**Task goal:** Report how many lines below include "middle", giving the figure alone.

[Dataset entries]
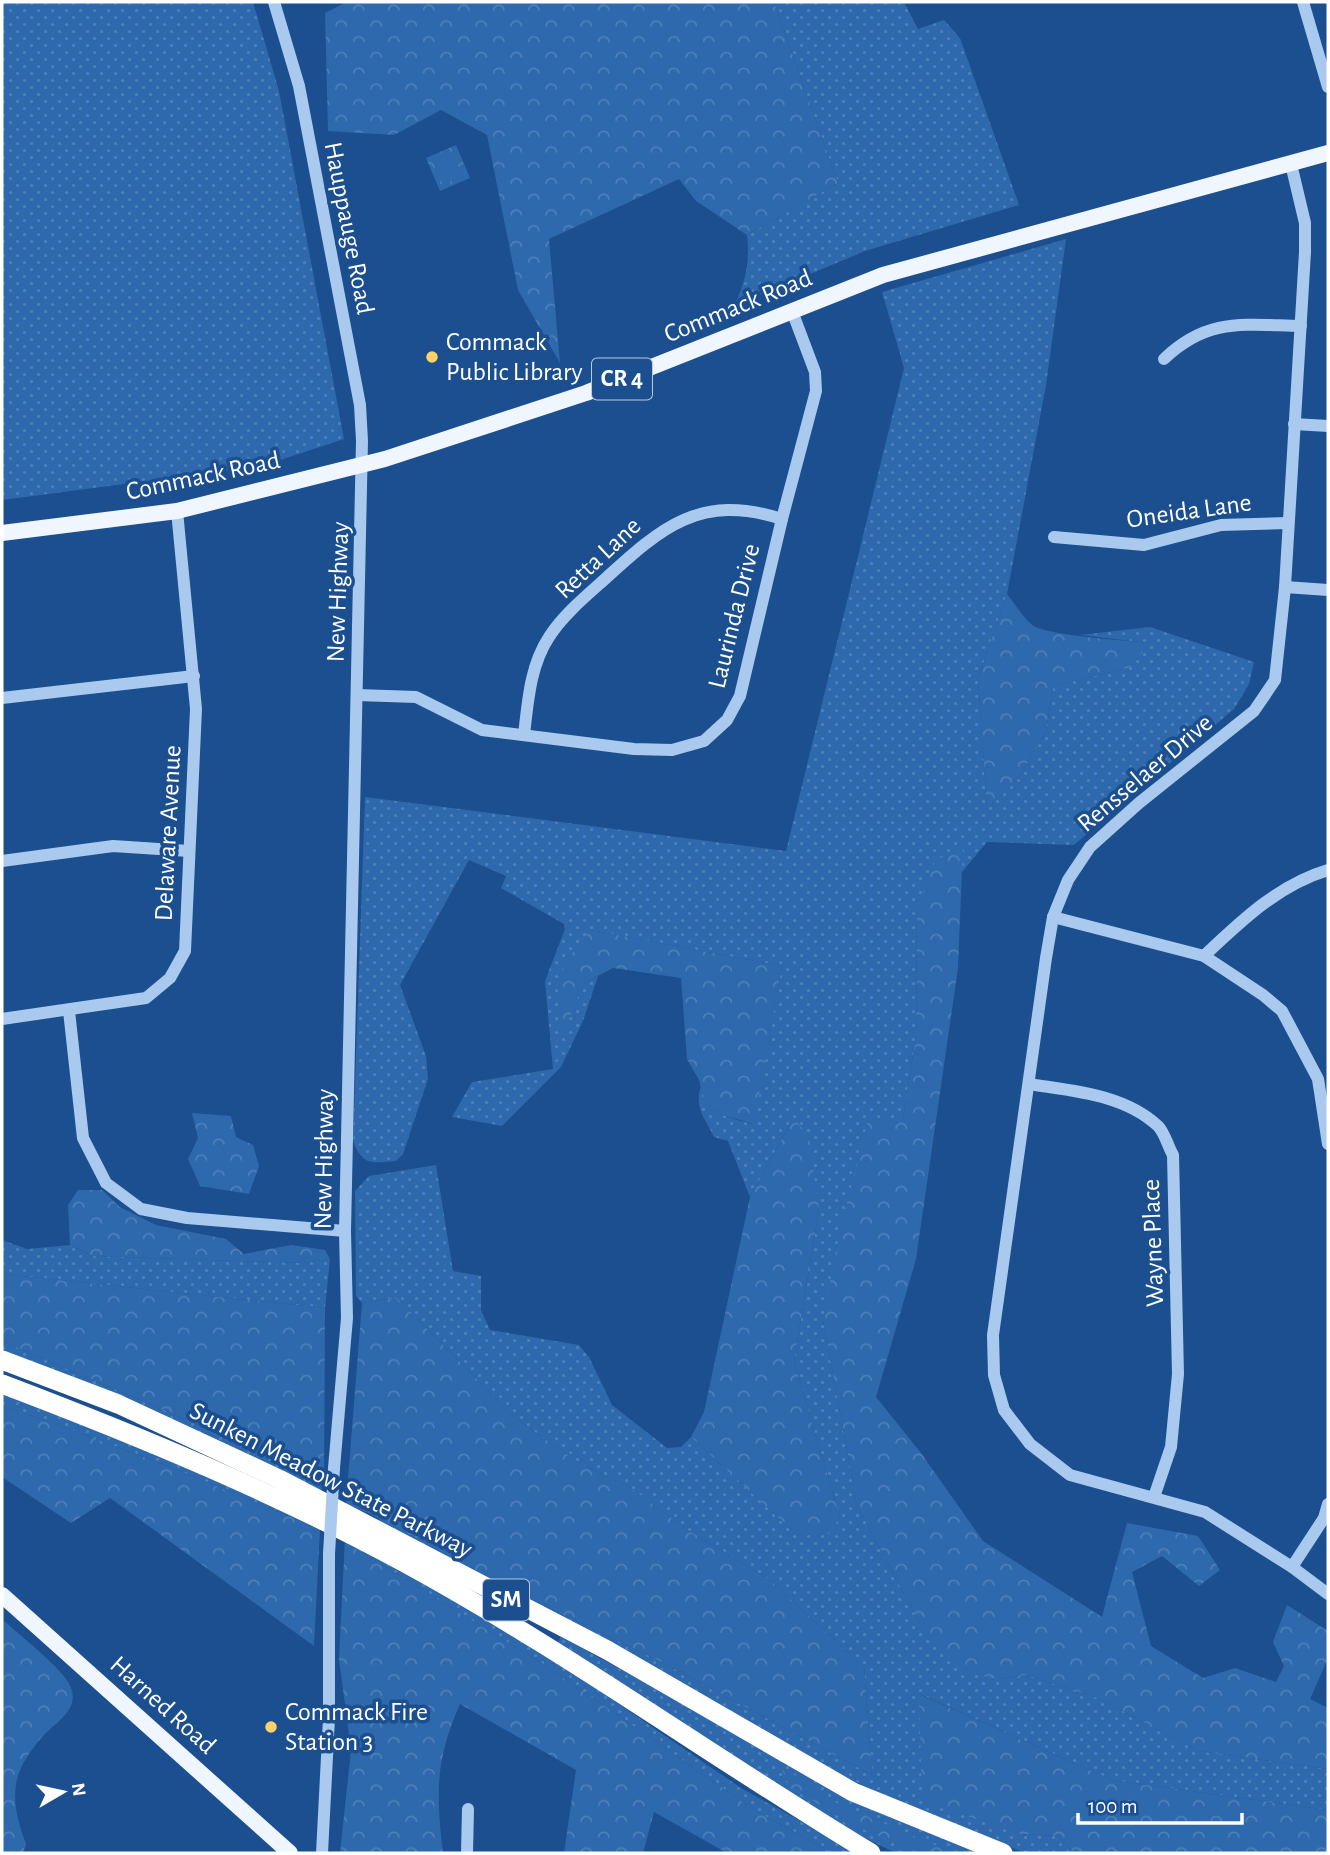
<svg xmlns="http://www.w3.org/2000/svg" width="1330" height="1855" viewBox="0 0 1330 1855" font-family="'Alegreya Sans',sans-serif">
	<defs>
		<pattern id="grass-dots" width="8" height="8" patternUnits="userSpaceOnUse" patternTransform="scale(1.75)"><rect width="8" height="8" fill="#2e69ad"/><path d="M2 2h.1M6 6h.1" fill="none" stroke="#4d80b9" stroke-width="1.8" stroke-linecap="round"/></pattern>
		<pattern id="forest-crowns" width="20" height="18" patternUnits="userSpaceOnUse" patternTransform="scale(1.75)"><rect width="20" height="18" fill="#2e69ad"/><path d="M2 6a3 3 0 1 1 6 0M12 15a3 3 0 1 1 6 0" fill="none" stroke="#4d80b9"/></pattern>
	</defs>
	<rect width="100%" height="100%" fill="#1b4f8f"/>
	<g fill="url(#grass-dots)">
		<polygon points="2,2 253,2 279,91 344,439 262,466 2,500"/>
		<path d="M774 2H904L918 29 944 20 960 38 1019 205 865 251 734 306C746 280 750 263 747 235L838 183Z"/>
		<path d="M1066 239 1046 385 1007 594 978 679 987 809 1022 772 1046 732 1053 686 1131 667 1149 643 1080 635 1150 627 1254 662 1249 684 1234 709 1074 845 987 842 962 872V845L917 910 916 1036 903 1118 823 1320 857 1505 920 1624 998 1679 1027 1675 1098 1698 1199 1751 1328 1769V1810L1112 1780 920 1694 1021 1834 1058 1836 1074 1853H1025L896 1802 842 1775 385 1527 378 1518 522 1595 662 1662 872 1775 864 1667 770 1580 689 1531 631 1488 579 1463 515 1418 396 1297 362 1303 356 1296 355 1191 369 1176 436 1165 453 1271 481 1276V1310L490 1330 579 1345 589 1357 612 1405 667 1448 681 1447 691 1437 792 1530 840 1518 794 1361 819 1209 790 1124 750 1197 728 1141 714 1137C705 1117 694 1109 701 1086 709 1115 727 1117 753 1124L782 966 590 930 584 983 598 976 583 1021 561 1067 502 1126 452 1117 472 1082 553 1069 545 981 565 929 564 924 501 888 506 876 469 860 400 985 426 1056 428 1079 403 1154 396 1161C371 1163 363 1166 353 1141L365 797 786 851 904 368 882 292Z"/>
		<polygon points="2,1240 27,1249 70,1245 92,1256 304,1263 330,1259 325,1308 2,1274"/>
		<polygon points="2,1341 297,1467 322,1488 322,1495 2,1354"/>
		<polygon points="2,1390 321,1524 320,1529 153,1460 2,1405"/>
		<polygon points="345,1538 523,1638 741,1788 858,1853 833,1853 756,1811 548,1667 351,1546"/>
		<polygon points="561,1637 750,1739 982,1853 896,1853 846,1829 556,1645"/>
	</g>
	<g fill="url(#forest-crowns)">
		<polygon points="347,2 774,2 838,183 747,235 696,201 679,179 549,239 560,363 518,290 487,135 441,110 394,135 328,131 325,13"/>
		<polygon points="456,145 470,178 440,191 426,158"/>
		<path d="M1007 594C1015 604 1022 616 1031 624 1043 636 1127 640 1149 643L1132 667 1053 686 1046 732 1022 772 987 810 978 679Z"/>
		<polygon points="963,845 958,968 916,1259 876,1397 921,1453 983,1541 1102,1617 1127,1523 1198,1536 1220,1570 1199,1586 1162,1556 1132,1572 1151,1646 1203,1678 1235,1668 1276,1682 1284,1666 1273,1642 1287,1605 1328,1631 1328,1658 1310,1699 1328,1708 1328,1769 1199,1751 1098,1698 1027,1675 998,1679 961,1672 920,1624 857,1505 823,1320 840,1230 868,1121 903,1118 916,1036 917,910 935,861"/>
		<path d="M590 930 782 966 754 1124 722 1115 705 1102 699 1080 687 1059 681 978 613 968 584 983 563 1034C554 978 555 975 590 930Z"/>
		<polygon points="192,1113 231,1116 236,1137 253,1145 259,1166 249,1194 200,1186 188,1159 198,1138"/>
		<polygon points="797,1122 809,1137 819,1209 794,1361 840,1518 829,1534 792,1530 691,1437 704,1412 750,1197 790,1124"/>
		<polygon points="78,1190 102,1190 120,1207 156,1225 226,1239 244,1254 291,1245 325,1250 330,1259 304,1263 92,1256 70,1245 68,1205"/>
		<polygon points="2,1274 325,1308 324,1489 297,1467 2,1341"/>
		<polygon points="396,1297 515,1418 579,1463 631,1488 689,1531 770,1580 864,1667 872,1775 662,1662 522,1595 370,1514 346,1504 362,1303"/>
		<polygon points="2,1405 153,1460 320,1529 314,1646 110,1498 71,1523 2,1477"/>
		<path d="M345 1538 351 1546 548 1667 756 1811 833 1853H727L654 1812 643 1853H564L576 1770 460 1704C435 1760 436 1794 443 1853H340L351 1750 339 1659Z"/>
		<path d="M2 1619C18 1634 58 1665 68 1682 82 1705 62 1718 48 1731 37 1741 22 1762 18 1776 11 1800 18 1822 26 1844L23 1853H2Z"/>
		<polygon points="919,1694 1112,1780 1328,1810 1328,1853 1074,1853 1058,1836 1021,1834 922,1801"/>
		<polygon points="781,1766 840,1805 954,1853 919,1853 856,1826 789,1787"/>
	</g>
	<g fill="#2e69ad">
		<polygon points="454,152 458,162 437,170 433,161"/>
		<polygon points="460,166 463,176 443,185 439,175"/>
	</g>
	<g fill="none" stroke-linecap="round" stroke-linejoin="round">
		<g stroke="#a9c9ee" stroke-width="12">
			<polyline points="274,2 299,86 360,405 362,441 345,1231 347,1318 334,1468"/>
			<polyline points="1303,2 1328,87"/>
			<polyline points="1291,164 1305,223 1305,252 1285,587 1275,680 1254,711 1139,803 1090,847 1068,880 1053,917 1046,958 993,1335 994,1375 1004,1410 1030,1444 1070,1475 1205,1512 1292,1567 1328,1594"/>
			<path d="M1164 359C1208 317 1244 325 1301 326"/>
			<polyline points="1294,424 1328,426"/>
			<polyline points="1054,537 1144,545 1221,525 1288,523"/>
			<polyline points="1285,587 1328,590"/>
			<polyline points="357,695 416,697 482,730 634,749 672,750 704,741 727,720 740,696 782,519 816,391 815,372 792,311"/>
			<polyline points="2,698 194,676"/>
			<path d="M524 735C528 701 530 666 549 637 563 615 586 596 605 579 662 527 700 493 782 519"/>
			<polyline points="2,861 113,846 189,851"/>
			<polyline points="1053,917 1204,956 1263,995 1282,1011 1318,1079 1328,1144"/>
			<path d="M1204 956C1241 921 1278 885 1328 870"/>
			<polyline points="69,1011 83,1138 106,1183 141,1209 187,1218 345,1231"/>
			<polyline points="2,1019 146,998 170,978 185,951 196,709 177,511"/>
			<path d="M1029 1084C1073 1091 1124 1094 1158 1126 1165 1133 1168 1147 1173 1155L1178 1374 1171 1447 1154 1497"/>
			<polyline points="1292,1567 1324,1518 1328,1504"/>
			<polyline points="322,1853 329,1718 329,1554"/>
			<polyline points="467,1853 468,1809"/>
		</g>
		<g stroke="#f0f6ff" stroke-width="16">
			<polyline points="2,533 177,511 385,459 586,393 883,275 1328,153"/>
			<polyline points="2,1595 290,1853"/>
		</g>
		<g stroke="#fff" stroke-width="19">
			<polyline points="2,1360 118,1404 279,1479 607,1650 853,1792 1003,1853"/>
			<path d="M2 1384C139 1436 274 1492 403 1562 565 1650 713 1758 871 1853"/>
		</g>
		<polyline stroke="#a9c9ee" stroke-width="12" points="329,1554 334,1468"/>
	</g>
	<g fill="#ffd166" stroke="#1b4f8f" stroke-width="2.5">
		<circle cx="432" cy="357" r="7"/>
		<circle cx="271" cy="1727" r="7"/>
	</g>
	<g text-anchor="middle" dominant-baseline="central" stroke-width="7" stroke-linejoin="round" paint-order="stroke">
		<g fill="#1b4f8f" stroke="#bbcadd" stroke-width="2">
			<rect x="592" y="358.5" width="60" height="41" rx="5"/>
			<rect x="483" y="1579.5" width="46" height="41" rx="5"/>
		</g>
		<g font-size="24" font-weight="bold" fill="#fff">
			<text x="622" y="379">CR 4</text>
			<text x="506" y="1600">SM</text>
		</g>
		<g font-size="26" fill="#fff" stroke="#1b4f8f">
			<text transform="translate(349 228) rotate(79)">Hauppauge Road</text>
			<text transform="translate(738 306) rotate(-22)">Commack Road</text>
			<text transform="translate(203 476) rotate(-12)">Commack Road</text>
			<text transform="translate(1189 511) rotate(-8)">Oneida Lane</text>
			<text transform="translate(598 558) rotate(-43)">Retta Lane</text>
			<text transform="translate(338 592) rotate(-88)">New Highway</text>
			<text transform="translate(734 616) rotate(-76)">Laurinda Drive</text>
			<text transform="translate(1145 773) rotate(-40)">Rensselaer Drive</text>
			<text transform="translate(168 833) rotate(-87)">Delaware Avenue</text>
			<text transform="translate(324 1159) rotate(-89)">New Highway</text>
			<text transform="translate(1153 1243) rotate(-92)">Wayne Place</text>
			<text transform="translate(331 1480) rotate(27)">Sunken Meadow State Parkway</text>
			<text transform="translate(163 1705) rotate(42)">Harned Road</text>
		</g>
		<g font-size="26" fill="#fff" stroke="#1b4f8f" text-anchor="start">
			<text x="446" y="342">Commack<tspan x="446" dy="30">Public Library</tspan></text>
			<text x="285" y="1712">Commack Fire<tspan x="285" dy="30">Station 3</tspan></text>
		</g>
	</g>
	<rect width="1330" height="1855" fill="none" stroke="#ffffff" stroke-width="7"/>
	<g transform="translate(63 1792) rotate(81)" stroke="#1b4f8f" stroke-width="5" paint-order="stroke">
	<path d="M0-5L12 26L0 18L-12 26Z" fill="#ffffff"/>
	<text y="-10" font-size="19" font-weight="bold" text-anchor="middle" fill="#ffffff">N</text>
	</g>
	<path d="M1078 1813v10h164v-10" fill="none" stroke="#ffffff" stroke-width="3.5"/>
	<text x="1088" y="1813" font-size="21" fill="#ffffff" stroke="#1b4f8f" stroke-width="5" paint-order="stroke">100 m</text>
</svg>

**Result of the task:** 2